- Görevler -
- a) Davranışsal iktisat metninin "1.2.4. İkinci Nesil" ile başlayıp "doğuşu, anlamına gelmektedir." ile biten kısmını, "alt disiplin" ifadesini "bağımsız disiplin" ile değiştirerek yeniden yazın.
- b) Aşağıdaki ifadelerin davranışsal iktisat metniyle uyuşup uyuşmadığını belirtin. Her biri için evet ya da hayır deyin ve metinden belirleyici sözcükleri aynen alıntılayın.
(i) Kahneman ve Tversky'nin teknolojik yöntemleri iktisatla birleştirmesi 1970'li yıllara denk gelir.
(ii) Tversky ve Kahneman'ın olasılık hesaplamaları üzerine çalışması 1974'te Nature dergisinde yayımlanmıştır.
(iii) Bilişsel devrimden sonra beyin yalnızca uyarıcıya tepki veren bir araç olarak görülmeye devam etmiştir.
- c) Davranışsal iktisat metnini kaldığı yerden devam ettirin.

- Alıntı -
§
• Sonuç bulunamadı

1.2. DAVRANIŞSAL İKTİSADIN TARİHÇESİ

1.2.4. İkinci Nesil Davranışsal İktisat

İkinci nesil davranışsal iktisat, aslında davranışsal iktisadın bir alt disiplin olarak ortaya çıkışını temsil etmektedir. Bu süreç, bilişsel psikolojinin yükselişi ile davranışsal karar araştırmaları ve davranışsal karar verme araştırma programlarının bilgisayar ve teknolojinin eklemlenmesiyle bilişsel devrimin varlığını ifade etmektedir. 1970’li yıllara denk gelen bu gelişmeler, Kahneman ve Tversky’ nin bu teknolojik yöntemleri, iktisatla birleştirmesiyle, davranışsal iktisadın doğuşu, anlamına gelmektedir.

Araştırmacılar, artık, inançların, hislerin ve bilişin, karar alma sürecine dâhil olması gerektiğinde, hem fikir olmuşlar, bunu da açıklama gücü ve tahminlerin doğruluğu için de gerekli bulmuşlardır. Bilişsel devrimle, beyin artık sadece uyarıcıya

32

tepki veren bir aracı olmaktan çıkarak, bilgi işleyen bir araç olarak ifade edilmiş ve bu, hafıza, problem çözme ve karar verme gibi iktisat için de önemli yeri olan faydayı etkileyen çalışmalara yol açmıştır. 1974’te Science dergisinde, olasılık hesaplamaları üzerine yaptıkları çalışmada, Tversky ve Kahneman istatistiki prensiplerden sapmalara yol açan bilişsel kısayolları açıklayarak, alana öncü olmuştur. (Camerer ve Loewenstein, 2002:5)
§
- İncelenecek Kayıtlar -
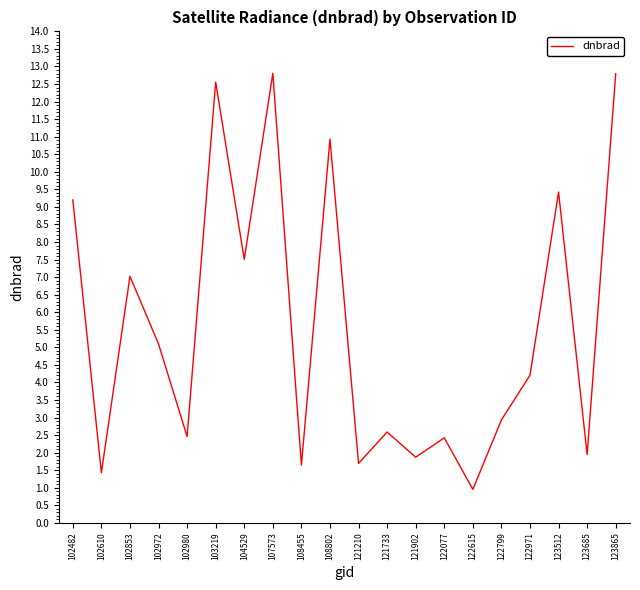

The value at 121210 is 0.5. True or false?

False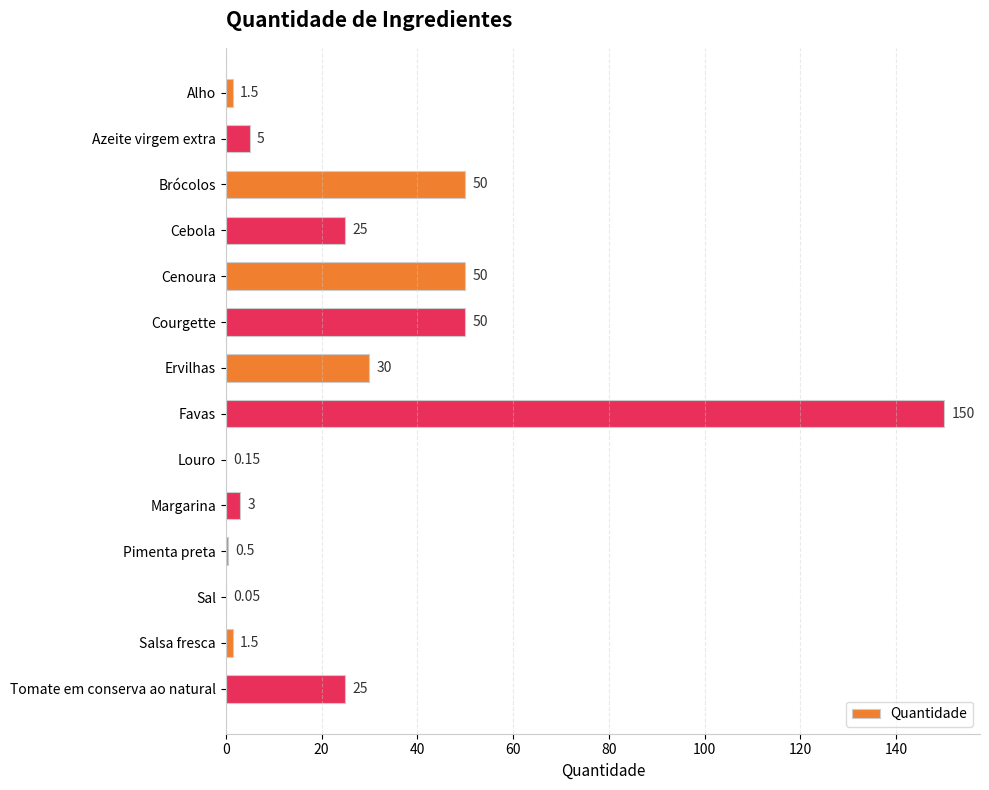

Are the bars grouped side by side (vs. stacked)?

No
§
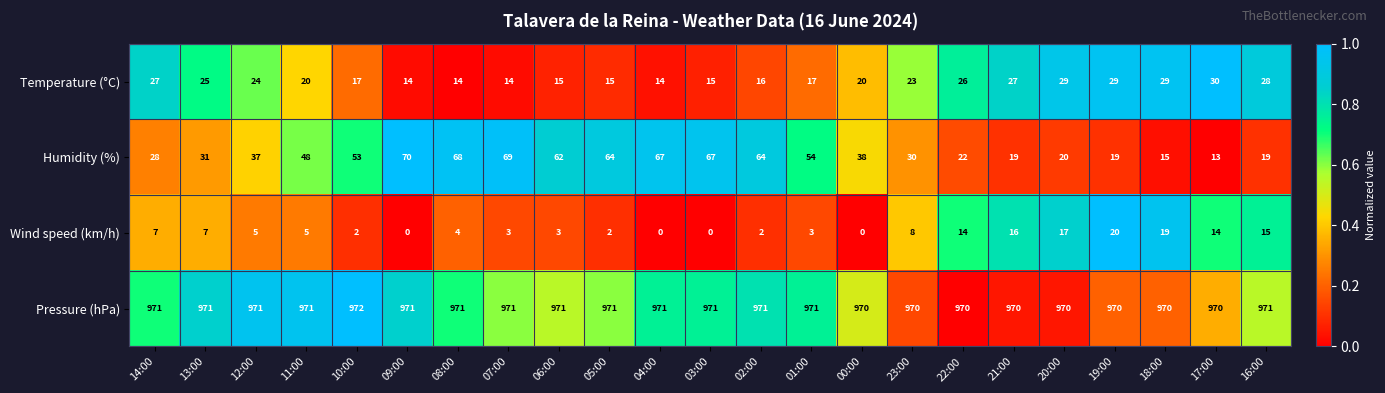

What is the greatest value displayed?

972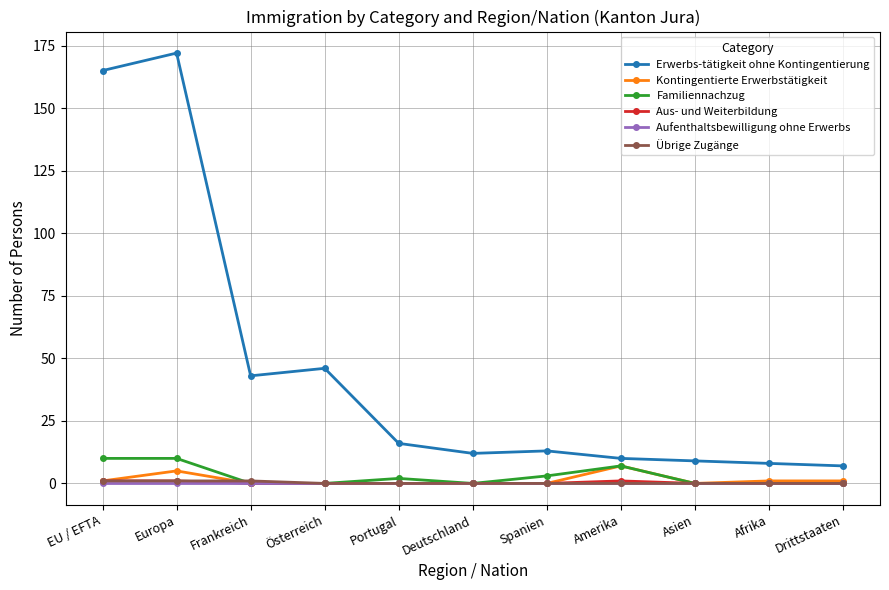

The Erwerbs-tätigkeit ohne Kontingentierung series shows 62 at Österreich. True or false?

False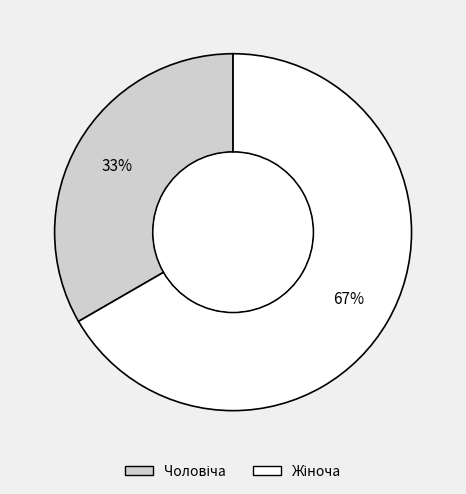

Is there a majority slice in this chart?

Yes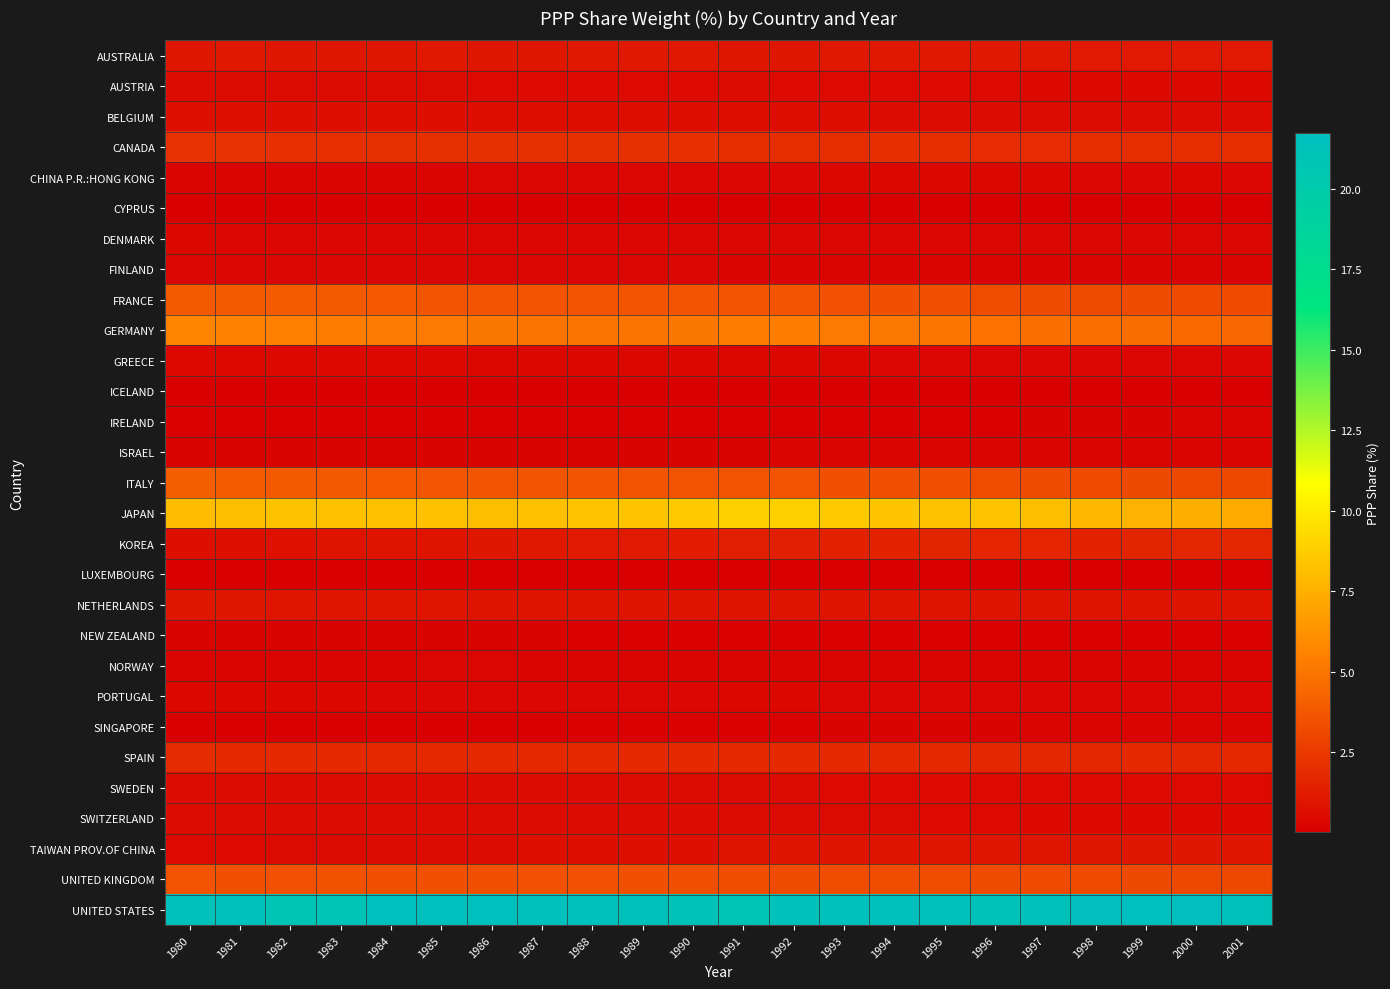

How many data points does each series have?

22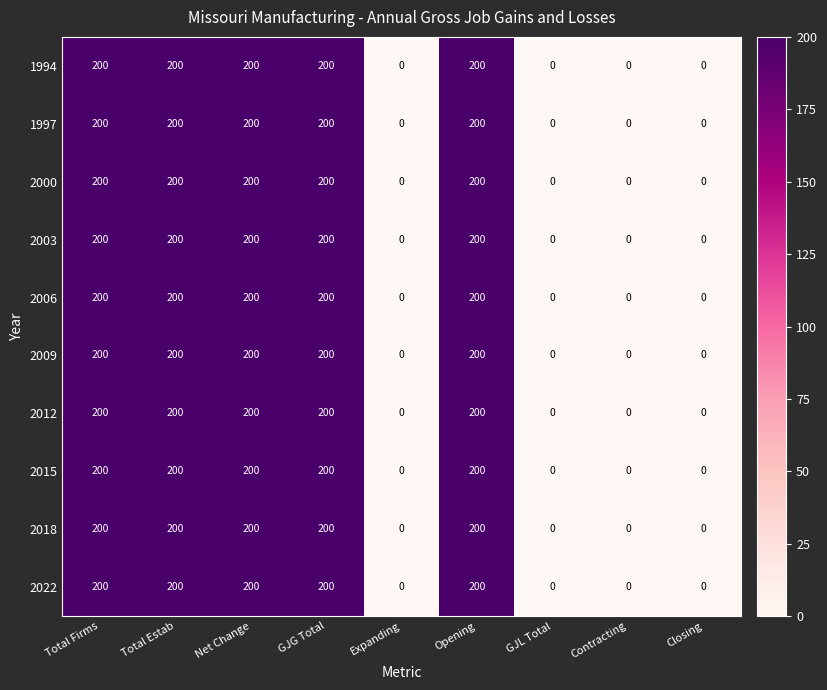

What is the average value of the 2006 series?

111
§
- Numaralı Yanıtlar -
- a)
1.2.4. İkinci Nesil Davranışsal İktisat

İkinci nesil davranışsal iktisat, aslında davranışsal iktisadın bir bağımsız disiplin olarak ortaya çıkışını temsil etmektedir. Bu süreç, bilişsel psikolojinin yükselişi ile davranışsal karar araştırmaları ve davranışsal karar verme araştırma programlarının bilgisayar ve teknolojinin eklemlenmesiyle bilişsel devrimin varlığını ifade etmektedir. 1970’li yıllara denk gelen bu gelişmeler, Kahneman ve Tversky’ nin bu teknolojik yöntemleri, iktisatla birleştirmesiyle, davranışsal iktisadın doğuşu, anlamına gelmektedir.

- b)
(i) Evet: "1970’li yıllara denk gelen bu gelişmeler, Kahneman ve Tversky’ nin bu teknolojik yöntemleri, iktisatla birleştirmesiyle"
(ii) Hayır: "1974’te Science dergisinde"
(iii) Hayır: "tepki veren bir aracı olmaktan çıkarak, bilgi işleyen bir araç olarak ifade edilmiş"

- c)
1.2.4.1. Bilişsel Psikoloji, Bilişsel İktisat, Kahneman ve Tversky

Daniel Kahneman ve Amos Tversky, psikolog olmalarının yanında, iktisada katkılarıyla bilinmekte ve aynı zamanda, 2002’de yargılama ve belirsizlik altında karar verme alanında geliştirdiği teoriler ve iktisatla psikolojiyi bir araya getiren çabaları dolayısıyla Nobel Ödülü alan Kahneman’la (1996’da Tversky, hayatını kaybettiğinden tek başına ödülü almıştır) iktisat için yeni bir dönem ve çalışma alanı açılmıştır. Bu iki bilişsel psikolog, bireylerin belirsizliği nasıl değerlendirdiği, kendi inanç ve düşüncelerini nasıl değiştirdiği ve nasıl karar aldıkları konuları hakkında sadece psikolojiyi ve iktisadı değil tıp ve hukuku da ilgilendiren biliş ve bilişsel yanlılıklar üzerine geniş bir çalışma programı sunmuşlardır.(Rumiati ve Bonini, 2002:8)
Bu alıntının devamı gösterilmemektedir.